** Recorded information **

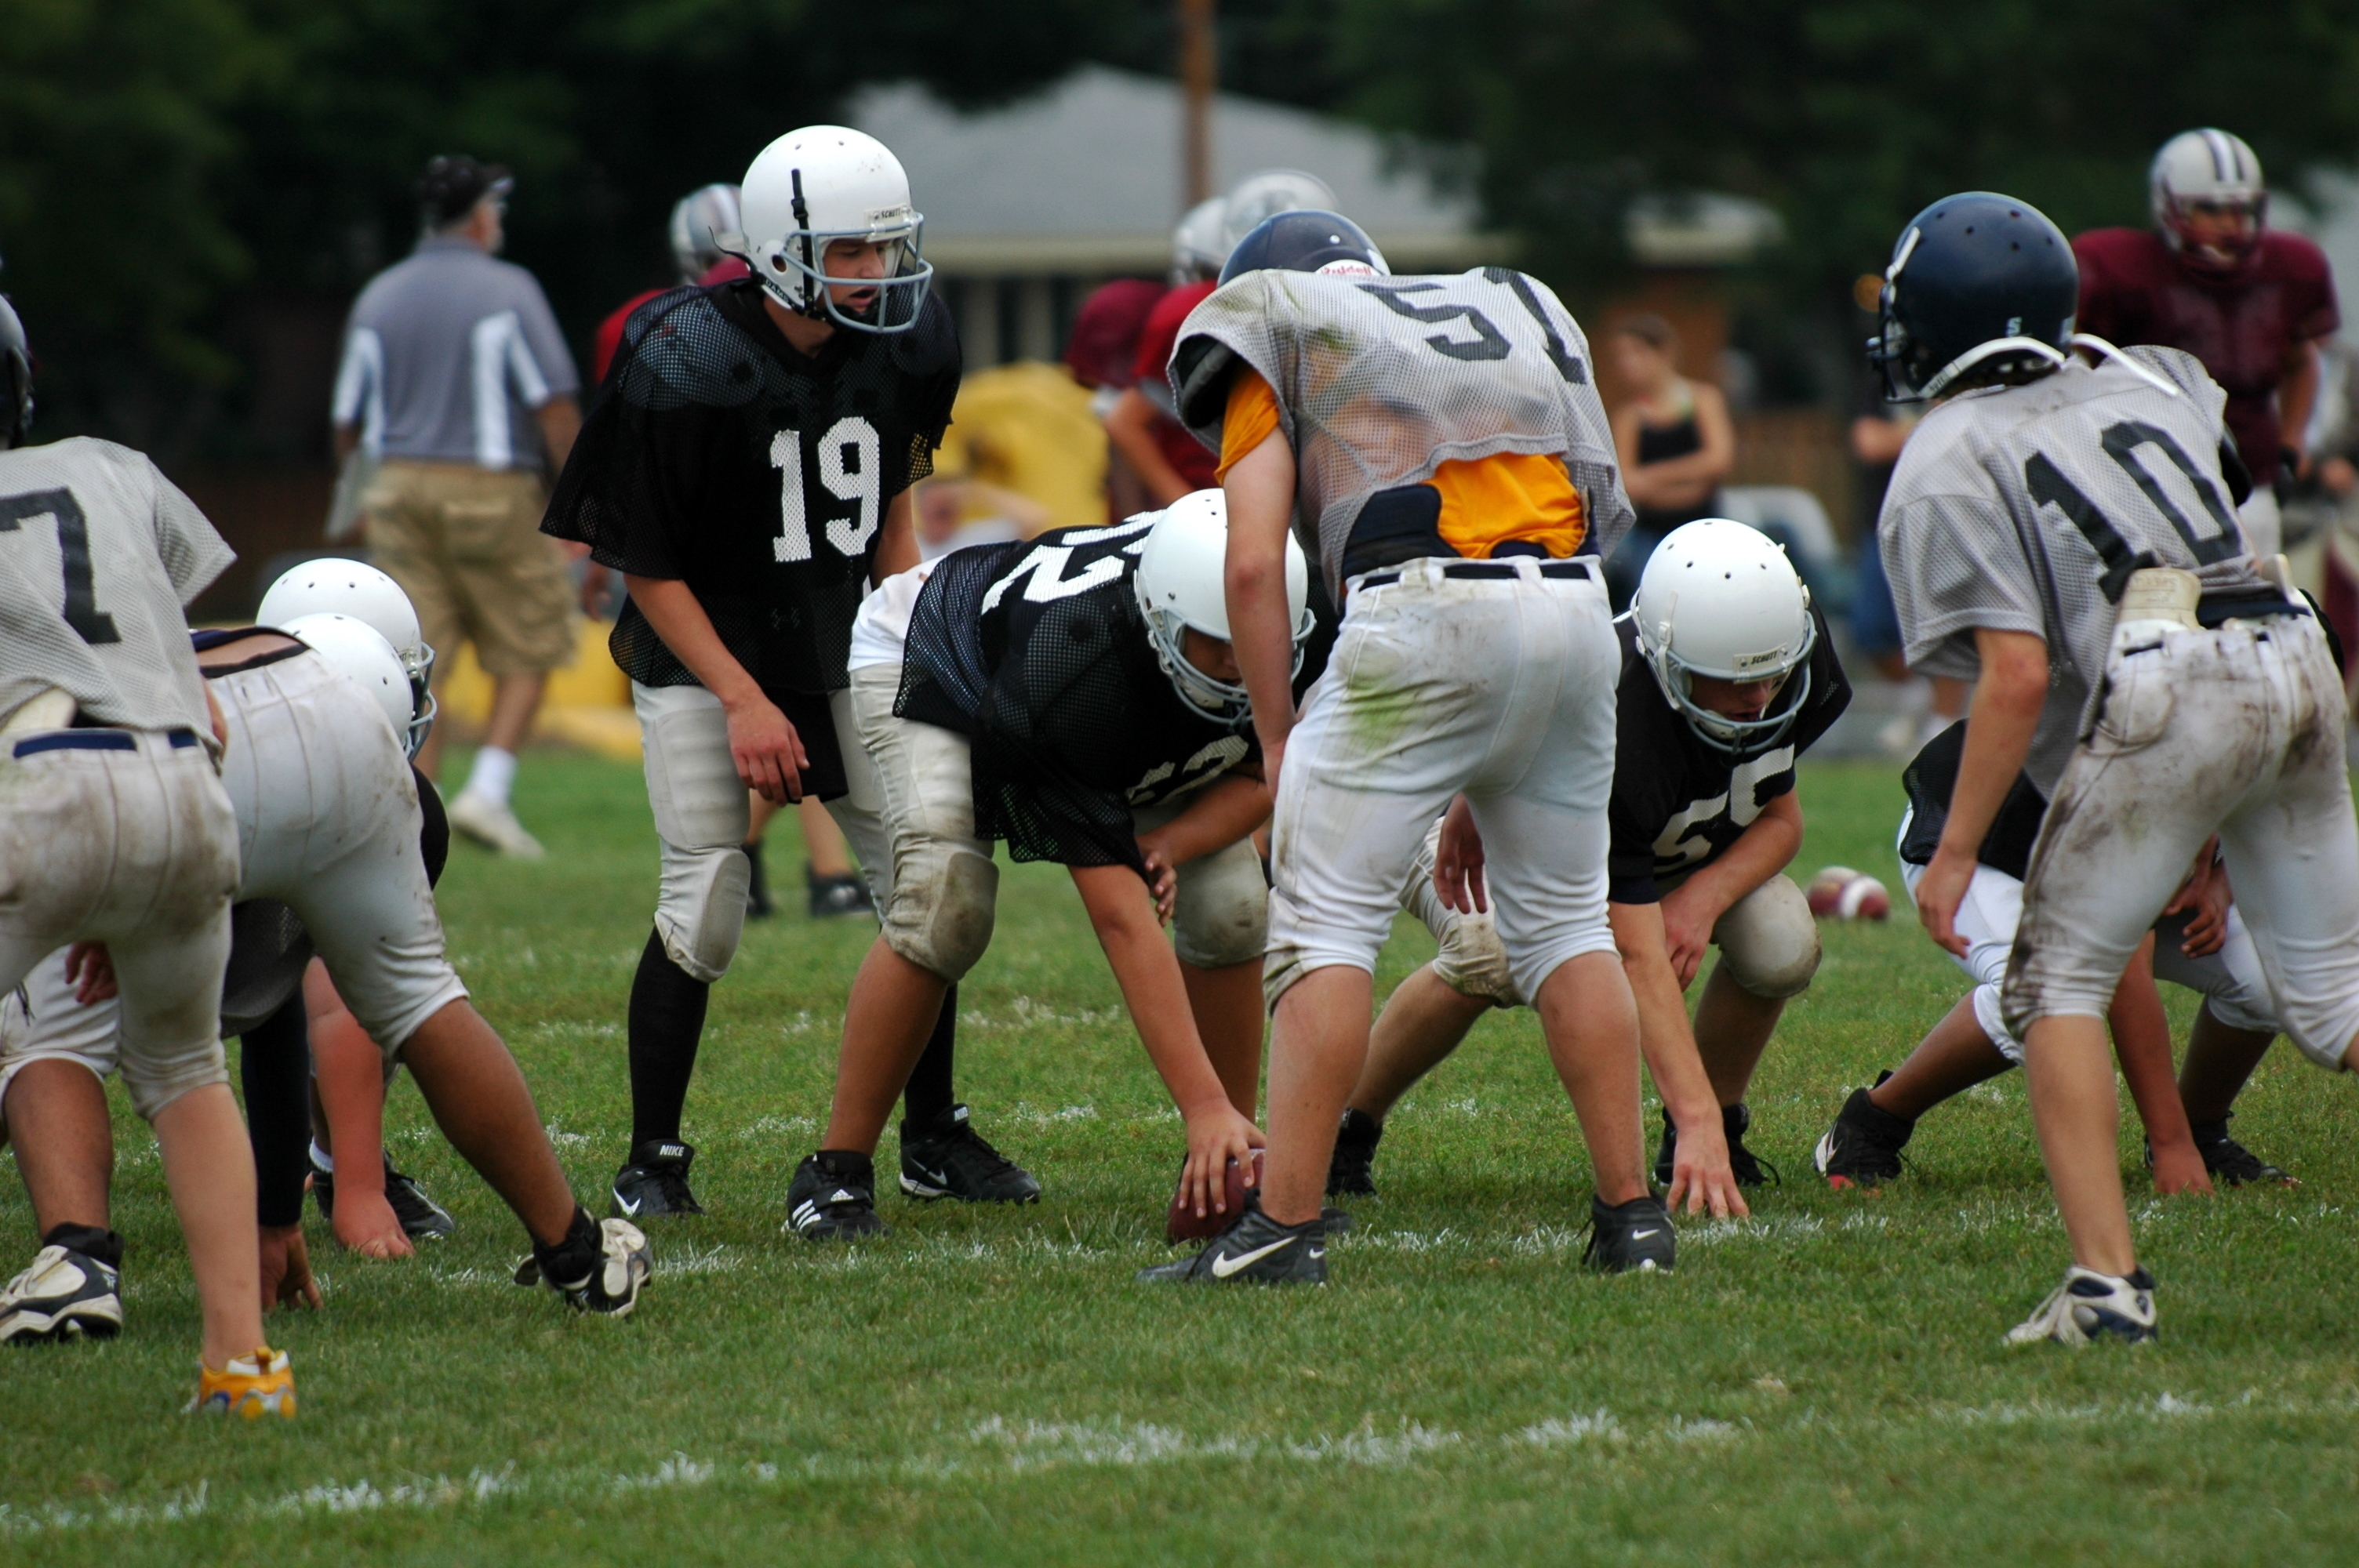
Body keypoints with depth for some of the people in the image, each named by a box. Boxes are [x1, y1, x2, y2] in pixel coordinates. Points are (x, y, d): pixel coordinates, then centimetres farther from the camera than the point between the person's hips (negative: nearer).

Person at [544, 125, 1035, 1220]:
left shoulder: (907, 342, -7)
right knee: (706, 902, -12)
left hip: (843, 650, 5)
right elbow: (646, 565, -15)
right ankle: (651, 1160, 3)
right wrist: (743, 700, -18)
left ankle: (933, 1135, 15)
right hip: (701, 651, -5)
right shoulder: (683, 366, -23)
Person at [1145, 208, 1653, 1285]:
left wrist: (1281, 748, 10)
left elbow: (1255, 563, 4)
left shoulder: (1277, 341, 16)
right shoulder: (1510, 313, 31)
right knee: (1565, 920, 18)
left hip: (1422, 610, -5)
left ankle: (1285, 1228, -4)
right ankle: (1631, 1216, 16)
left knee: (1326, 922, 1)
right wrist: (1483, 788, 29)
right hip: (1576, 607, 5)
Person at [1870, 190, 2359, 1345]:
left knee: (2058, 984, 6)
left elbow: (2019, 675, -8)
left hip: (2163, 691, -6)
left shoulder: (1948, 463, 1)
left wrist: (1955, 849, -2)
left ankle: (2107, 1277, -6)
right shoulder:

** Prompt **
Could you give the records again, from the line containing "left knee: (1326, 922, 1)" through the end of the records, with every "shoulder" replaced by "shoulder joint" and nothing else changed? Include only those lines.

** Written solution **
left knee: (1326, 922, 1)
right wrist: (1483, 788, 29)
right hip: (1576, 607, 5)
Person at [1870, 190, 2359, 1345]:
left knee: (2058, 984, 6)
left elbow: (2019, 675, -8)
left hip: (2163, 691, -6)
left shoulder joint: (1948, 463, 1)
left wrist: (1955, 849, -2)
left ankle: (2107, 1277, -6)
right shoulder joint:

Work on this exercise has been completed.